WORK REQUEST 1: Rewrite the rows below, from the first one through the line containing "4: (304, 539)", replacing "Track" with "Follow" and leaving everything else unchanged.

EXCERPT TO READ:
□ □ □

Iraq’s Political Crisis: A Country Adrift in Chaos

Developments in Iraq over the last two months have delivered disturbing indicators of political chaos as the country’s elites continue to fail to reach acceptable compromises on a number of serious issues. An escalating confrontation between the leader of the Sadrist Movement, Muqtada al-Sadr, and a rival Shia coalition, the Coordination Framework (CF), has dragged Iraq into turmoil that is threatening to turn into a full intra-Shia war that would undermine the country’s stability and security, as well as the welfare of its long-suffering people.

□ □ □

WORK REQUEST 2: Carry on the article about Iraq's political crisis from its last sentence.

□ □ □

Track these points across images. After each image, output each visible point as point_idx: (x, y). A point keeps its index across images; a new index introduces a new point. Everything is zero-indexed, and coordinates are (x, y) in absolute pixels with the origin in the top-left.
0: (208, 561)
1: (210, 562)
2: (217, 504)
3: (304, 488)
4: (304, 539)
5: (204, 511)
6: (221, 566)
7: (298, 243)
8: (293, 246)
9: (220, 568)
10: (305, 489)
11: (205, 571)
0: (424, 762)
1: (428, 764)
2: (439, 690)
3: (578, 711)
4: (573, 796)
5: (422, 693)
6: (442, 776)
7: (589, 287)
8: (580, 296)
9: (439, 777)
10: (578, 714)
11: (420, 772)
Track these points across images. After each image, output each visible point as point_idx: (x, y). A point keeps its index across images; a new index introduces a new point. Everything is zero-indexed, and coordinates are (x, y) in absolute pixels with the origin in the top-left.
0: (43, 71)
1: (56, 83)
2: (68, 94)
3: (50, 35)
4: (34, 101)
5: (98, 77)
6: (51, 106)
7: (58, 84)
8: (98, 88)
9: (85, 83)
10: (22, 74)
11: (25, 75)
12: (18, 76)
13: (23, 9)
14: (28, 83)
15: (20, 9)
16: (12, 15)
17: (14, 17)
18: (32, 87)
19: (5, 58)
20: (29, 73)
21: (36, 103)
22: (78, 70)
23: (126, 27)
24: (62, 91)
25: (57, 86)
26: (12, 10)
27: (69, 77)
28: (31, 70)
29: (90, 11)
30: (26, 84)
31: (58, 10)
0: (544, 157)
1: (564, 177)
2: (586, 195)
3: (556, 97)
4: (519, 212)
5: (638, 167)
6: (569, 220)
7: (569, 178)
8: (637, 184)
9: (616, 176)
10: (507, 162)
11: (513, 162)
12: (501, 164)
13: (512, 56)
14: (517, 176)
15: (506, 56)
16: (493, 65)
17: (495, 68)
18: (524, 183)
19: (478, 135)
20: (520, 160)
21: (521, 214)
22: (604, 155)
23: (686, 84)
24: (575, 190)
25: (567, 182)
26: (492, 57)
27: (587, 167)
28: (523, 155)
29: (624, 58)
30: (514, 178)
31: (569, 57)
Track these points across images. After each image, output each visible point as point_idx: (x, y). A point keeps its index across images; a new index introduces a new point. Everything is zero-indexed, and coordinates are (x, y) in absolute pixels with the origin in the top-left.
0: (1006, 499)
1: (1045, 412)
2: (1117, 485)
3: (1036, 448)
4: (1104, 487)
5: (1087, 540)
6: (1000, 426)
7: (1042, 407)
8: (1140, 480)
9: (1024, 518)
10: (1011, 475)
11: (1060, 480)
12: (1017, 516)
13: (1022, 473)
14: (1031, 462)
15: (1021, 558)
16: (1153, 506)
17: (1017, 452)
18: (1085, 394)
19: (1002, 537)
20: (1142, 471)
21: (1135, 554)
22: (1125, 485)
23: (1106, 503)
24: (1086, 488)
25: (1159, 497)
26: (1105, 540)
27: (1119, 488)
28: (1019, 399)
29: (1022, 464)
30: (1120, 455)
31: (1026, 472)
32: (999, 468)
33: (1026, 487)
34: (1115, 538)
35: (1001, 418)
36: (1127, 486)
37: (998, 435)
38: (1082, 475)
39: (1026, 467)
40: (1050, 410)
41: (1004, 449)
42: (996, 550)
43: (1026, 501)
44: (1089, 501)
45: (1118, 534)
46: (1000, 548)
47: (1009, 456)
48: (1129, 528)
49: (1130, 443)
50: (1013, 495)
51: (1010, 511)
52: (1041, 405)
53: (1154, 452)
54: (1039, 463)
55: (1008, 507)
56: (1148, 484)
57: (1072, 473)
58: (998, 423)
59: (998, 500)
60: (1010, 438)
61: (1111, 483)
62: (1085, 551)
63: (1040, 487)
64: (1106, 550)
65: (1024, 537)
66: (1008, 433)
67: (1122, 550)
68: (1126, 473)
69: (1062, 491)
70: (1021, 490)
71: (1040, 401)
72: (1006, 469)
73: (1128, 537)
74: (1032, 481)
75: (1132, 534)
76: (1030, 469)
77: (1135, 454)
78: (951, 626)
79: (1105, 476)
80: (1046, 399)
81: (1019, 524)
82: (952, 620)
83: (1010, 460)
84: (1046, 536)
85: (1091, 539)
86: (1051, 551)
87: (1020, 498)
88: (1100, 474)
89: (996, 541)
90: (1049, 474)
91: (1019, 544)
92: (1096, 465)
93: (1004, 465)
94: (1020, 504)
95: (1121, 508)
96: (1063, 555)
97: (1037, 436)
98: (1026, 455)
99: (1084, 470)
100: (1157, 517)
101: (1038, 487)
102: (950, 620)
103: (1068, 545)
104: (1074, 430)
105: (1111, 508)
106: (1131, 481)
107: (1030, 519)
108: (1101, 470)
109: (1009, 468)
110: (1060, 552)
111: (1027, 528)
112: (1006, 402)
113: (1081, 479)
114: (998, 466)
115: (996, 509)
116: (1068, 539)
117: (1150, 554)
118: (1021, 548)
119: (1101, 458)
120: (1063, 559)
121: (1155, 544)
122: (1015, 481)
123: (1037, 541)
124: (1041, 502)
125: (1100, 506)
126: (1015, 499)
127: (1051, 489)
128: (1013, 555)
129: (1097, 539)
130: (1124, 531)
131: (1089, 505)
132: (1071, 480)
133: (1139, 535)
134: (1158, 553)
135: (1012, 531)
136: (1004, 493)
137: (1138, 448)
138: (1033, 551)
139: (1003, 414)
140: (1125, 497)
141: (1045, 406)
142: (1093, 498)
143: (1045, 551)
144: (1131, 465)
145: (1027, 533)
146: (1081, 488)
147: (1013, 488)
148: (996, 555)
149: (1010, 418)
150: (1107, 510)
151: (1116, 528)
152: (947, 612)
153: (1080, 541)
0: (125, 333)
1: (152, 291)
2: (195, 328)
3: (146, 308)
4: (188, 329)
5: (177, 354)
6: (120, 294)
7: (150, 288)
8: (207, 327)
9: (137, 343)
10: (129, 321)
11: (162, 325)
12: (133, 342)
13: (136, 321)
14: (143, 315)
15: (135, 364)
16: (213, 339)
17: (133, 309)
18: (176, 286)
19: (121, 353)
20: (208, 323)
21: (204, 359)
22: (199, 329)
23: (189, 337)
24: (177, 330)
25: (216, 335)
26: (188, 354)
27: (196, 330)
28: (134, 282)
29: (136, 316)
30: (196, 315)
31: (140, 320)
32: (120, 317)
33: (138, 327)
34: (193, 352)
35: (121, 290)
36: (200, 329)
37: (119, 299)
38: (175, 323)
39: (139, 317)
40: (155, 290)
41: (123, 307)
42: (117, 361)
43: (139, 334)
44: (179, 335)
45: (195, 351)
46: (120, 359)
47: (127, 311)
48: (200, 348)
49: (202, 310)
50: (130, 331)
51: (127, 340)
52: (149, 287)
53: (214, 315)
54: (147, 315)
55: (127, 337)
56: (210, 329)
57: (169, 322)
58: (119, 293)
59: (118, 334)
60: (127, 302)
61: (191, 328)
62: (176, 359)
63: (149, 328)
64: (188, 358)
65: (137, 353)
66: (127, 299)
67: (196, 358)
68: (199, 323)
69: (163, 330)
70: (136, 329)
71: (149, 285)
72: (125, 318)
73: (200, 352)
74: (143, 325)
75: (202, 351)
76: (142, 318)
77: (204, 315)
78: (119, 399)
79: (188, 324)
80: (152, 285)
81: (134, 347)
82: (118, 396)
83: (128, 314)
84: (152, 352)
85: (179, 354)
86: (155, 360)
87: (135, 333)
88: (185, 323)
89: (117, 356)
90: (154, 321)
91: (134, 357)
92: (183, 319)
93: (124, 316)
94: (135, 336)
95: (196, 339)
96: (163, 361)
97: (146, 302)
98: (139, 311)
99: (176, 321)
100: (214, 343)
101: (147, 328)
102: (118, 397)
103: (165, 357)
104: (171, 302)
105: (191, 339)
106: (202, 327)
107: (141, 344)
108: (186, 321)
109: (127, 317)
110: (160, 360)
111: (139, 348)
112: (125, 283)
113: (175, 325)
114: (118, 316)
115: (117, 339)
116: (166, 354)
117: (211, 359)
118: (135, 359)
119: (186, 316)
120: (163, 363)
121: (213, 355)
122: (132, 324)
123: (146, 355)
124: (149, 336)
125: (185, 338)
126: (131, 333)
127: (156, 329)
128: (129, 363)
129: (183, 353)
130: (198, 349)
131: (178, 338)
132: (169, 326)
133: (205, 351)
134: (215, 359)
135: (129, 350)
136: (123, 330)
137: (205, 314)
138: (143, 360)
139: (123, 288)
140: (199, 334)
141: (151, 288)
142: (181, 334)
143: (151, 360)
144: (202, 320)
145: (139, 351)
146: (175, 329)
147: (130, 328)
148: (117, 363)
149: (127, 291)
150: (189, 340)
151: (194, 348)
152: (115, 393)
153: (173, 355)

□ □ □

TASK RESULT 1:
Follow these points across images. After each image, output each visible point as point_idx: (x, y). A point keeps its index across images; a new index introduces a new point. Everything is zero-indexed, and coordinates are (x, y) in absolute pixels with the origin in the top-left.
0: (208, 561)
1: (210, 562)
2: (217, 504)
3: (304, 488)
4: (304, 539)

TASK RESULT 2:
How We Got Here

One can only speculate on Sadr’s intentions when, on June 12, he ordered his movement’s 73 lawmakers to resign from parliament. The MPs themselves appear to have been surprised by the move, and to have had little choice but to abide by his command. Whatever Sadr’s intentions, he probably did not expect their resignation to be so quickly accepted by Iraqi Speaker of Parliament Mohammed al-Halbousi; nor did he anticipate the CF’s rapid work in requesting that parliament swear in replacement MPs in order to render the resignations irreversible. When, nearly a year ago, Sadr announced his movement’s withdrawal from the country’s October 2021 parliamentary elections, friend and foe alike pleaded with him to reconsider. He did eventually reverse his decision to boycott the elections, and ended up beating his rivals at the ballot box by a large margin. But when Sadr demanded the resignation of his party’s MPs this June, even his partners, the Kurdistan Democratic Party (KDP) and the Sunni coalition, Sovereignty Alliance, hesitated to dissuade him from his decision, perhaps because they were taken aback by such a sudden move.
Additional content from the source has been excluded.